GOAL OF THE EXERCISE → Extract every line of text from the material verbatim, in its original order, and leave the picture markers out of your answer.

Dataset entries:
•••••

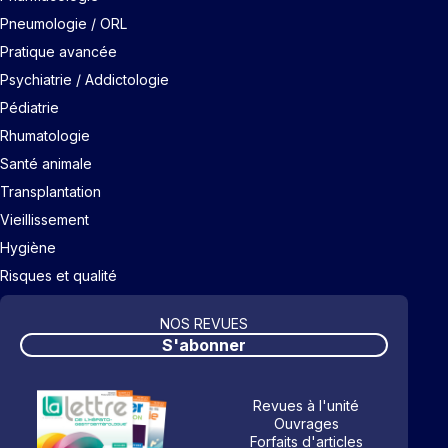
Pneumologie / ORL
Pratique avancée
Psychiatrie / Addictologie
Pédiatrie
Rhumatologie
Santé animale
Transplantation
Vieillissement
Hygiène
Risques et qualité
NOS REVUES
S'abonner
Revues à l'unité
Ouvrages
Forfaits d'articles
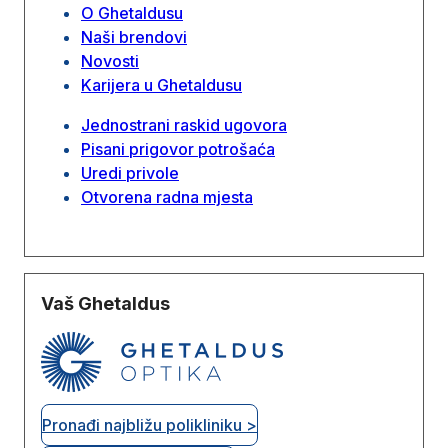
O Ghetaldusu
Naši brendovi
Novosti
Karijera u Ghetaldusu
Jednostrani raskid ugovora
Pisani prigovor potrošaća
Uredi privole
Otvorena radna mjesta
Vaš Ghetaldus
Pronađi najbližu polikliniku >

•••••

ANSWER SPACE →
Pneumologie / ORL
Pratique avancée
Psychiatrie / Addictologie
Pédiatrie
Rhumatologie
Santé animale
Transplantation
Vieillissement
Hygiène
Risques et qualité
NOS REVUES
S'abonner
Revues à l'unité
Ouvrages
Forfaits d'articles
O Ghetaldusu
Naši brendovi
Novosti
Karijera u Ghetaldusu
Jednostrani raskid ugovora
Pisani prigovor potrošaća
Uredi privole
Otvorena radna mjesta
Vaš Ghetaldus
Pronađi najbližu polikliniku >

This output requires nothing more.